■ Activity 1:
Answer these questions from the book-review posts:
(a) Where does Toru go to think things over?
(b) About how many pages into Rock, Paper, Tiger was the writer inclined to give up on it?
(c) Which narrator does the writer find more appealing, Allan Quatermain or John Carter?
■ Activity 2: Duplicate the passage in the book-review posts from "Ellie the protagonist" to "he was important.".

■ Excerpt to read:
+++

Wednesday, June 12, 2013

Wind-up Bird Chronicle

About 1/3 of the way into vol. 2.  Toru realizes that his wife has been having an affair when she doesn't come home one night.  Her brother tells him it's because Toru is such a total waste of space -- he quit his job, has never really done anything with himself, and so on.  Toru gets defensive, but admits to himself that it's true.  So, to think things over, he goes down into a well to think things over.

This is one of the famous scenes from the novel, in the bit of reading I did about it before starting to read the book.  If nothing else, it's very emblematic of Murakami's style; rationally, there's no reason why Toru should go into the well.  In fact (as it turns out) it's a very stupid thing to do when he ends up stuck there.  But in the context of the novel, it feels like an understandable thing to do.

And we finally start to learn something about the relationship between Kumiko and Toru, as Toru has flashbacks to their getting together, her getting an abortion, and so on.  In this whole part of the book, Toru is finally less passive -- both in the present (yelling at his brother-in-law), and in the past (pursuing Kumiko, his reaction to the abortion).  We also learn about the darkness that even then was in Kumiko's character.

Overall, vol. 2 looks to be a lot more intense than vol. 1.

Monday, June 10, 2013

Rock, Paper, Tiger

I was inclined to give up on Lisa Brackman's Rock, Paper, Tiger about 20 pages in, feeling like it was a thriller that used pushing the protagonist from one location to another in lieu of an actual plot.  But I stuck with it, feeling like some actual development was going on.  Sadly, the joke was on me, and the story didn't actually go anywhere.  At just about any point after p. 30, I could've jumped to the last chapter and it would have made as much sense.

Ellie the protagonist has some character development, but that, too, stalls out in the middle 2/3 of the novel.  She's very passive, and so she gets pushed around from place to place, but it all feels very purposeless.  Lastly, the Uighur maguffin turns out to be completely meaningless; we never learn out why/whether he was important.

Friday, June 7, 2013

A Princess of Mars, King Solomon's Mines

Although I've more-or-less switched to talking about one book per post, it's hard not to write about A Princess of Mars and King Solomon's Mines, which I read back-to-back, simultaneously.

Both are pulpy adventure stories written almost a century ago, both are imperialist, sexist, etc.  And yet I enjoyed King Solomon's Mines, but couldn't really get into A Princess of Mars.  I think part of this is down to different narrative styles.  Allan Quatermain, narrator of Mines, is more appealing than John Carter, narrator of Princess.

+++

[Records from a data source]

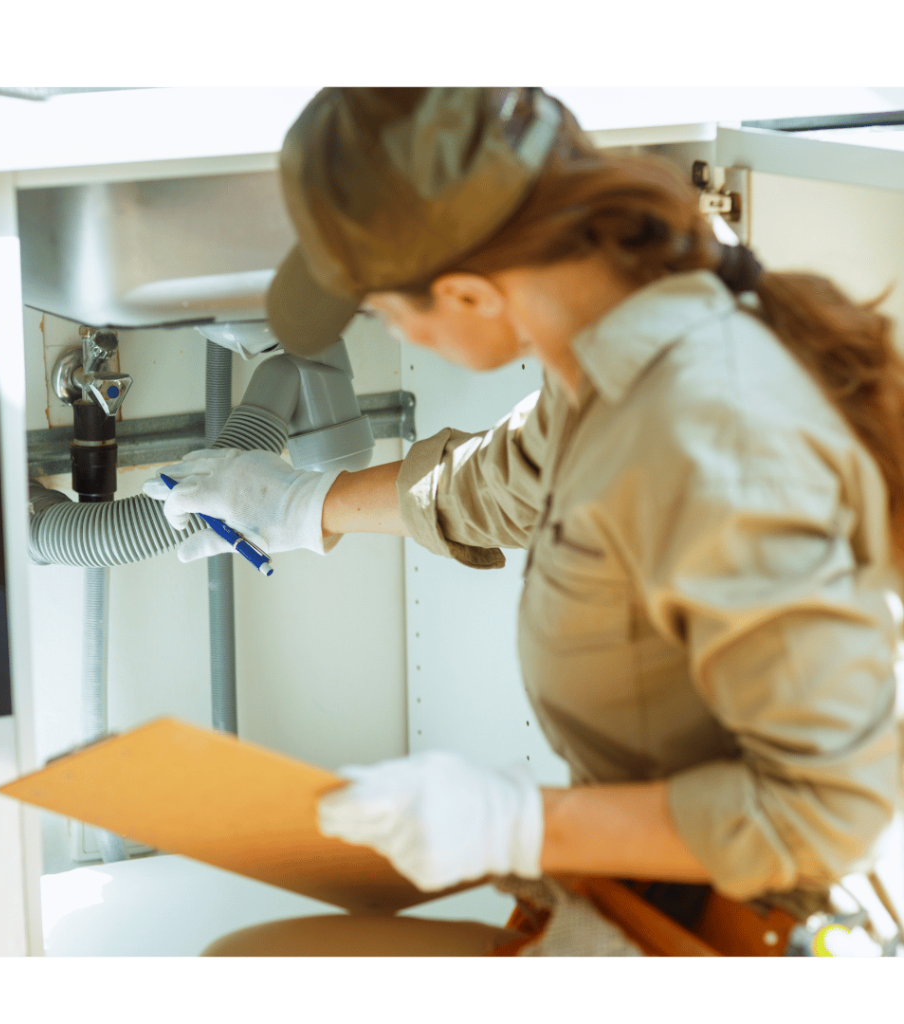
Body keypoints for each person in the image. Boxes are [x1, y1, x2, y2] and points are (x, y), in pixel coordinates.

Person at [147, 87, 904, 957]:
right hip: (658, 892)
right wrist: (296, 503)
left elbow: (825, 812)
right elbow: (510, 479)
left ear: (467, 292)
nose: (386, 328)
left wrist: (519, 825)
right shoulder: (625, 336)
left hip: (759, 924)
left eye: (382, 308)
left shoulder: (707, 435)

+++

■ Task result 1:
(a) Down into a well.
(b) About 20 pages.
(c) Allan Quatermain.

■ Task result 2:
Ellie the protagonist has some character development, but that, too, stalls out in the middle 2/3 of the novel.  She's very passive, and so she gets pushed around from place to place, but it all feels very purposeless.  Lastly, the Uighur maguffin turns out to be completely meaningless; we never learn out why/whether he was important.